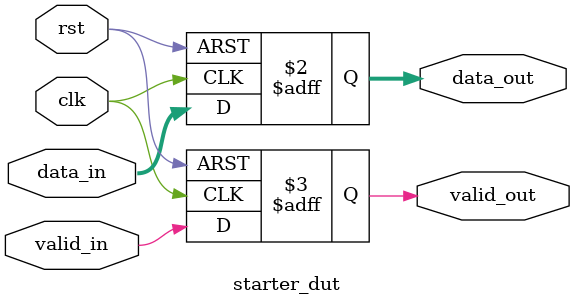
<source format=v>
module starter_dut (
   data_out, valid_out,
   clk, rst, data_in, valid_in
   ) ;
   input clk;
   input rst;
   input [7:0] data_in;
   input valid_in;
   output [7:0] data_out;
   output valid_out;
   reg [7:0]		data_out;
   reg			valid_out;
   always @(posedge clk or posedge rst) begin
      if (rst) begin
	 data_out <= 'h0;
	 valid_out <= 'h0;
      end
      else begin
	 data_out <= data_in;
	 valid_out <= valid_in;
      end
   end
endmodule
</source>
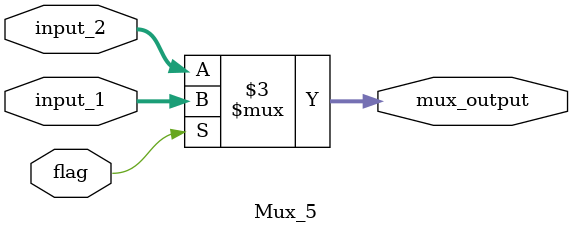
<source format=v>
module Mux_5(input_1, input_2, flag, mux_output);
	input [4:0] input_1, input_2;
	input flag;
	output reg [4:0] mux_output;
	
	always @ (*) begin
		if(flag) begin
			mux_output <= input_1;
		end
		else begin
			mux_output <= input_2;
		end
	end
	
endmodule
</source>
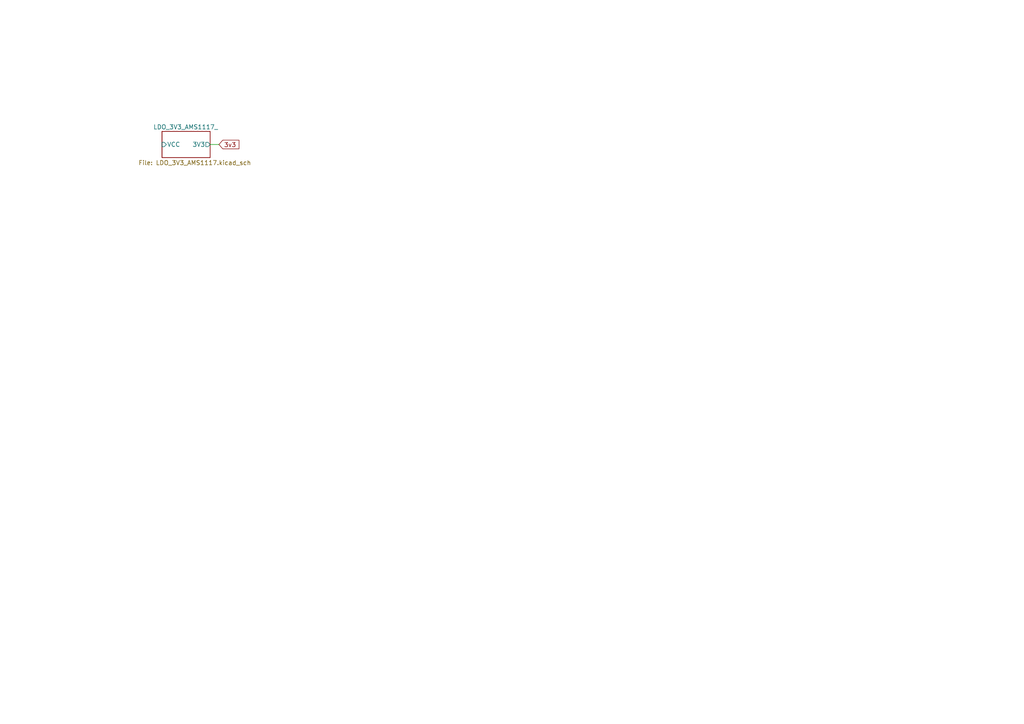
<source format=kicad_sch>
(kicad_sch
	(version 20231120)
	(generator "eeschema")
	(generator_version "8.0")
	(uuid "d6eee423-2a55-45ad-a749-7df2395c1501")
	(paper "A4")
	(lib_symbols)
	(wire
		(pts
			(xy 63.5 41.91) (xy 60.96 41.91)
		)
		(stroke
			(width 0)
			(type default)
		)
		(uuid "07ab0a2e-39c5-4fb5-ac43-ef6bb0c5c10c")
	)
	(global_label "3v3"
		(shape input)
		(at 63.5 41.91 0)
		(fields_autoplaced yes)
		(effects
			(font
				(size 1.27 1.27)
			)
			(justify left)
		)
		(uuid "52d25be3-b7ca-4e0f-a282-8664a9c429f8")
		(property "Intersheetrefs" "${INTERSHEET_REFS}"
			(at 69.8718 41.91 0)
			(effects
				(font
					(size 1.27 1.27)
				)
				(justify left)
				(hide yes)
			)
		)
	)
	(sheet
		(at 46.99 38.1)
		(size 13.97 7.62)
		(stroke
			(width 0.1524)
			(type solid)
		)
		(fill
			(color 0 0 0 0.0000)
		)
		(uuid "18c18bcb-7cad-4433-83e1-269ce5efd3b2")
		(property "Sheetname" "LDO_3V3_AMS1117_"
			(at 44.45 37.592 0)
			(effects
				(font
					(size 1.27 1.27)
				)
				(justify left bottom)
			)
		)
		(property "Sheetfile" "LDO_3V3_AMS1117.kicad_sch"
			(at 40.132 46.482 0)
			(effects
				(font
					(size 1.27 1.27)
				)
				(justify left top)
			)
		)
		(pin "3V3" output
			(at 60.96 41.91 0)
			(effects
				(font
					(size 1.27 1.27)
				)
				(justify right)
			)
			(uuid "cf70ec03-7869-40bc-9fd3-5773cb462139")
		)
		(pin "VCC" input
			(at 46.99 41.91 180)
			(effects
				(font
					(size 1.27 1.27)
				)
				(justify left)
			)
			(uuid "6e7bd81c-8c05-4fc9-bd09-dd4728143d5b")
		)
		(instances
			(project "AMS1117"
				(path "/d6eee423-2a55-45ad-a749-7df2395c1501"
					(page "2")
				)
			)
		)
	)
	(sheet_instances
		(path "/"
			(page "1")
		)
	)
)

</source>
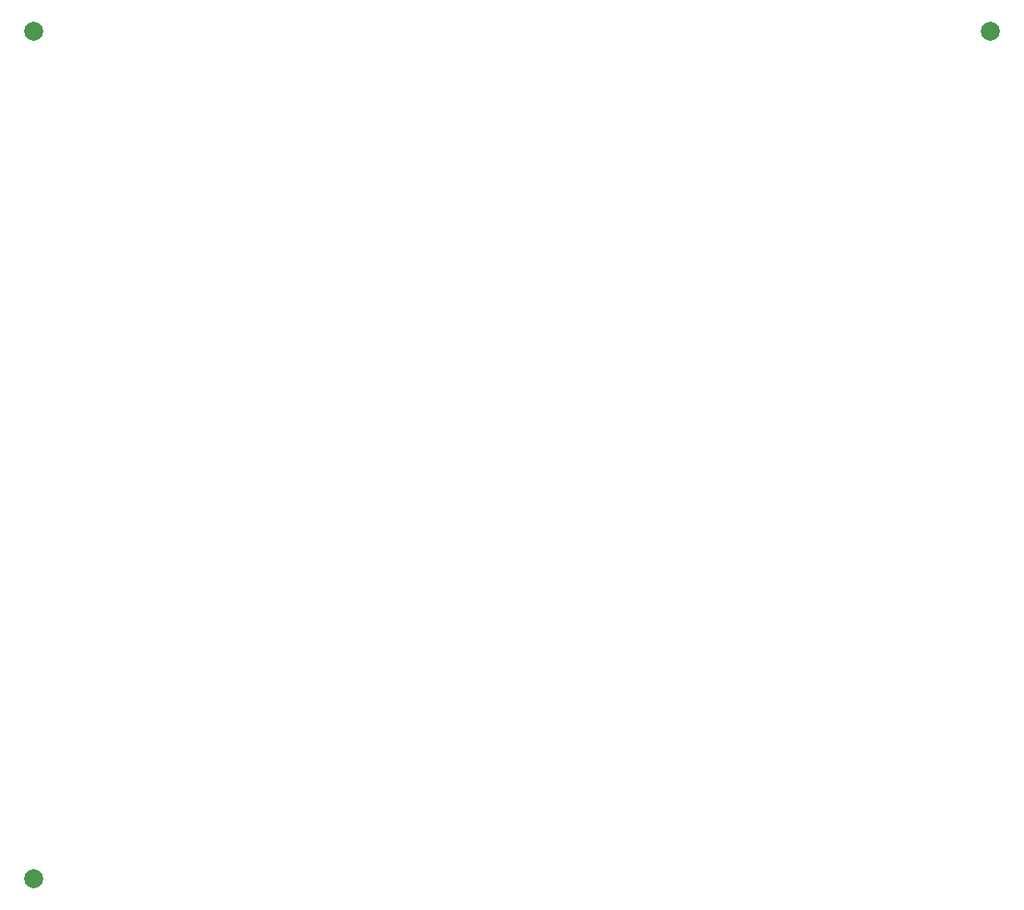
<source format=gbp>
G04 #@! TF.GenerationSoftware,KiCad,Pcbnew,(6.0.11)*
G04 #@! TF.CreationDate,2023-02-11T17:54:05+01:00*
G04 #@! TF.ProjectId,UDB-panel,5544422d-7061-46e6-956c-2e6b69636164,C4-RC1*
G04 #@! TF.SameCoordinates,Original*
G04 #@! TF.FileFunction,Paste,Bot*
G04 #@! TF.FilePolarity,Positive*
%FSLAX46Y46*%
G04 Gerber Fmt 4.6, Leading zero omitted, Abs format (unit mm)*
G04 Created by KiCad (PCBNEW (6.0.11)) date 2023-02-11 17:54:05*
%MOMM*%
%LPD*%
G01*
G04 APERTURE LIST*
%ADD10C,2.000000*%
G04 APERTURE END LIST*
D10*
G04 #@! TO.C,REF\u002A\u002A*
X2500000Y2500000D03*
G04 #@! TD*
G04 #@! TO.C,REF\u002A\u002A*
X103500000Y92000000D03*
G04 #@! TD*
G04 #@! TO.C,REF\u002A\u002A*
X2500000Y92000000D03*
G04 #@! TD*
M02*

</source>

WRITTEN TASK
Repeat the entries above exactly as written, but not their pictures.

THE COMPLETED TASK
<source format=v>
module starter_dut (
   data_out, valid_out,
   clk, rst, data_in, valid_in
   ) ;
   input clk;
   input rst;
   input [7:0] data_in;
   input valid_in;
   output [7:0] data_out;
   output valid_out;
   reg [7:0]		data_out;
   reg			valid_out;
   always @(posedge clk or posedge rst) begin
      if (rst) begin
	 data_out <= 'h0;
	 valid_out <= 'h0;
      end
      else begin
	 data_out <= data_in;
	 valid_out <= valid_in;
      end
   end
endmodule
</source>
<source format=v>
module Mux_5(input_1, input_2, flag, mux_output);
	input [4:0] input_1, input_2;
	input flag;
	output reg [4:0] mux_output;
	
	always @ (*) begin
		if(flag) begin
			mux_output <= input_1;
		end
		else begin
			mux_output <= input_2;
		end
	end
	
endmodule
</source>
<source format=kicad_sch>
(kicad_sch
	(version 20231120)
	(generator "eeschema")
	(generator_version "8.0")
	(uuid "d6eee423-2a55-45ad-a749-7df2395c1501")
	(paper "A4")
	(lib_symbols)
	(wire
		(pts
			(xy 63.5 41.91) (xy 60.96 41.91)
		)
		(stroke
			(width 0)
			(type default)
		)
		(uuid "07ab0a2e-39c5-4fb5-ac43-ef6bb0c5c10c")
	)
	(global_label "3v3"
		(shape input)
		(at 63.5 41.91 0)
		(fields_autoplaced yes)
		(effects
			(font
				(size 1.27 1.27)
			)
			(justify left)
		)
		(uuid "52d25be3-b7ca-4e0f-a282-8664a9c429f8")
		(property "Intersheetrefs" "${INTERSHEET_REFS}"
			(at 69.8718 41.91 0)
			(effects
				(font
					(size 1.27 1.27)
				)
				(justify left)
				(hide yes)
			)
		)
	)
	(sheet
		(at 46.99 38.1)
		(size 13.97 7.62)
		(stroke
			(width 0.1524)
			(type solid)
		)
		(fill
			(color 0 0 0 0.0000)
		)
		(uuid "18c18bcb-7cad-4433-83e1-269ce5efd3b2")
		(property "Sheetname" "LDO_3V3_AMS1117_"
			(at 44.45 37.592 0)
			(effects
				(font
					(size 1.27 1.27)
				)
				(justify left bottom)
			)
		)
		(property "Sheetfile" "LDO_3V3_AMS1117.kicad_sch"
			(at 40.132 46.482 0)
			(effects
				(font
					(size 1.27 1.27)
				)
				(justify left top)
			)
		)
		(pin "3V3" output
			(at 60.96 41.91 0)
			(effects
				(font
					(size 1.27 1.27)
				)
				(justify right)
			)
			(uuid "cf70ec03-7869-40bc-9fd3-5773cb462139")
		)
		(pin "VCC" input
			(at 46.99 41.91 180)
			(effects
				(font
					(size 1.27 1.27)
				)
				(justify left)
			)
			(uuid "6e7bd81c-8c05-4fc9-bd09-dd4728143d5b")
		)
		(instances
			(project "AMS1117"
				(path "/d6eee423-2a55-45ad-a749-7df2395c1501"
					(page "2")
				)
			)
		)
	)
	(sheet_instances
		(path "/"
			(page "1")
		)
	)
)

</source>
<source format=gbp>
G04 #@! TF.GenerationSoftware,KiCad,Pcbnew,(6.0.11)*
G04 #@! TF.CreationDate,2023-02-11T17:54:05+01:00*
G04 #@! TF.ProjectId,UDB-panel,5544422d-7061-46e6-956c-2e6b69636164,C4-RC1*
G04 #@! TF.SameCoordinates,Original*
G04 #@! TF.FileFunction,Paste,Bot*
G04 #@! TF.FilePolarity,Positive*
%FSLAX46Y46*%
G04 Gerber Fmt 4.6, Leading zero omitted, Abs format (unit mm)*
G04 Created by KiCad (PCBNEW (6.0.11)) date 2023-02-11 17:54:05*
%MOMM*%
%LPD*%
G01*
G04 APERTURE LIST*
%ADD10C,2.000000*%
G04 APERTURE END LIST*
D10*
G04 #@! TO.C,REF\u002A\u002A*
X2500000Y2500000D03*
G04 #@! TD*
G04 #@! TO.C,REF\u002A\u002A*
X103500000Y92000000D03*
G04 #@! TD*
G04 #@! TO.C,REF\u002A\u002A*
X2500000Y92000000D03*
G04 #@! TD*
M02*

</source>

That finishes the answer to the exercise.